Brain-reading technology can be seen as just another unavoidable trend that erodes a bit more of our personal space in the digital world. But given the sanctity of our mental privacy, we might not be so willing to accept this intrusion. People could, in fact, look at this technology as something that requires the reconceptualization of basic human rights and even the creation of neurospecific rights.
I am sure that if there is any reason to create an addendum to the fourth amendment it would be to detail neurospecific rights. We would have to add that beyond unlawful search and seizure of your effects we would have to declare that any and all neurosearches or mental controlling for interrogation or for any reason should be declared unconstitutional.
Lawyers are already talking about a right to cognitive liberty.
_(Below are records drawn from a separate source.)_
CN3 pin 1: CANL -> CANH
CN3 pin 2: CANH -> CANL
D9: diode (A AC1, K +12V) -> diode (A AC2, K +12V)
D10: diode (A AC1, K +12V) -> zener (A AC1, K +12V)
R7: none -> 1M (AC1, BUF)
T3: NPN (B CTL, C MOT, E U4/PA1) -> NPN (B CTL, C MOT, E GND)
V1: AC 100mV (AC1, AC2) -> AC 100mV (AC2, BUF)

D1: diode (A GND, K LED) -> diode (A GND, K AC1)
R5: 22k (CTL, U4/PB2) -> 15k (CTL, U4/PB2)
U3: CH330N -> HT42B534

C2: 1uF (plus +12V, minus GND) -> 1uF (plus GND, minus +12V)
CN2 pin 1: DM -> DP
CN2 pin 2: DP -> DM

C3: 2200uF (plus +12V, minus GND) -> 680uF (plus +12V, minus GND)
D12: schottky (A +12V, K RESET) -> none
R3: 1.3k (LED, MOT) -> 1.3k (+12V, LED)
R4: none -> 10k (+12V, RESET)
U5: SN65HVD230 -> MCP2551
It would entitle people to make free and competent decisions regarding the use of technology that can affect their thoughts. A right to mental privacy would protect individuals against this nonconsensual intrusion by third parties into their brain data, as well as against the unauthorized collection of those data.
Breaches of privacy at the neural level could be more dangerous than conventional ones because they can bypass the level of conscious reasoning, leaving us without protections from having our mind read involuntarily. This risk applies not only to predatory marketing studies or to courts using such technology excessively but also to applications that would affect general consumers.
This last category is growing. Recently, Facebook unveiled a plan to create a speech-to-text interface to translate thoughts directly from brain to computer. Similar attempts are being made by companies such as Samsung and Netflix. In the future, brain control could replace the keyboard and speech recognition as the primary way to interact with computers.
If brain-scanning tools become ubiquitous, novel possibilities for misuse will arise, cybersecurity breaches included. Medical devices connected to the brain are vulnerable to sabotage.
Such potential for misuse might prompt us to reconceptualize the right to mental integrity, already recognized as a fundamental human right to mental health. This new understanding would not only protect people from being denied access to treatment for mental illness but would also protect all of us from harmful manipulations of our neural activity through the misuse of technology.
Now we know about this new technology and that it is now scientifically possible to use neurospecific controls on humans I believe that targeted individuals or those who feel that they being bombarded with mind control stalking or harassment – should be allowed the right to proof of psychological continuity.
They have a right to be heard without judgment and should be able to prove psychological continuity in such matters or alleged psychographic attacks.
A right to psychological continuity might preserve people’s mental life from external alteration by third parties.
Now that we know this technology is in our 5G future we need an open debate involving neuroscientists, legal experts, ethicists and general citizens in order to guarantee neurospecific rights.